A: In many ways, The Heretic Queen is a natural progression from my debut novel Nefertiti. The sequel picks up the plot after the brief interceding reign of Tutankhamun. The narrator is orphaned Nefertari, who suffers terribly because of her relationship to the reviled "Heretic Queen". Despite the Heretic Queen's death a generation prior, Nefertari is still tainted by her relationship to her aunt, Queen Nefertiti, and when young Ramesses falls in love and wishes to marry her, it is a struggle not just against an angry court, but against the wishes of a rebellious people.
But perhaps I would never have chosen to write on Nefertari at all if I hadn't taken a trip to Egypt and seen her magnificent tomb. At one time, visiting her tomb was practically free, but today, a trip underground to see one of the most magnificent places on earth can cost upwards of five thousand dollars (yes, you read that right). If you want to share the cost and go with a group, the cost lowers to the bargain-basement price of about three thousand. As a guide told us of the phenomenal price, I looked at my husband, and he looked at me.

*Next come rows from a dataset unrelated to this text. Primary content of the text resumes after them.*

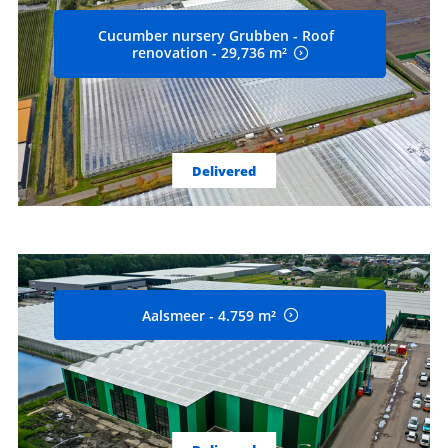
Cucumber nursery Grubben - Roof
renovation - 29,736 m²
Delivered
Aalsmeer - 4.759 m²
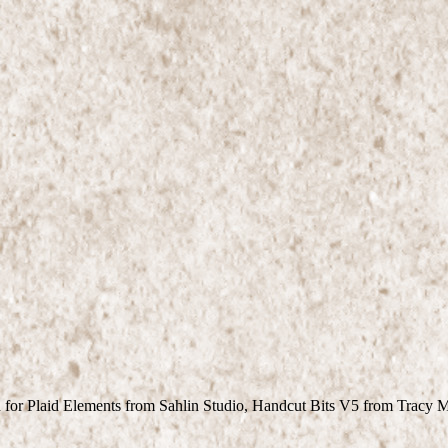
 for Plaid Elements from Sahlin Studio, Handcut Bits V5 from Tracy 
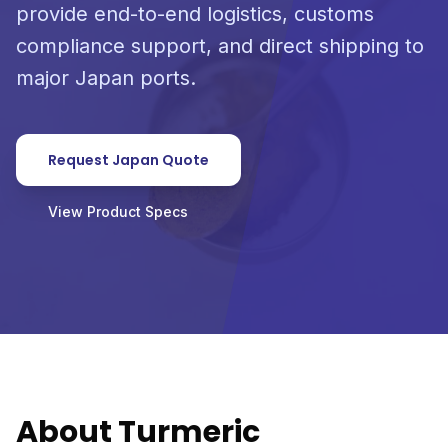
provide end-to-end logistics, customs
compliance support, and direct shipping to
major Japan ports.
Request Japan Quote
View Product Specs
About Turmeric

We had flown more than seven thousand miles, suffered the indignities of having to wear the same clothes for three days because of lost luggage… and really, what were the possibilities of our ever returning to Egypt again? There was only one choice. We paid the outrageous price, and I have never forgotten the experience.
While breathing in some of the most expensive air in the world, I saw a tomb that wasn't just fit for a queen, but a goddess. In fact, Nefertari was only one of two (possibly three) queens ever deified in her lifetime, and as I gazed at the vibrant images on her tomb - jackals and bulls, cobras and gods - I knew that this wasn't just any woman, but a woman who had been loved fiercely when she was alive. Because I am a sucker for romances, particularly if those romances actually happened, I immediately wanted to know more about Nefertari and Ramesses the Great. So my next stop was the Hall of Mummies at the Egyptian Museum in Cairo. There, resting beneath a heavy arc of glass, was the great Pharaoh himself. For a ninety-something year old man, he didn't look too bad. His short red hair was combed back neatly and his face seemed strangely peaceful in its three thousand year repose. I tried to imagine him as he'd been when he was young - strong, athletic, frighteningly rash and incredibly romantic. Buildings and poetry remain today as testaments to Ramesses's softer side, and in one of Ramesses's more famous poems he calls Nefertari "the one for whom the sun shines." His poetry to her can be found from Luxor to Abu Simbel, and it was my visit to Abu Simbel (where Ramesses built a temple for Nefertari) where I finally decided that I had to tell their story.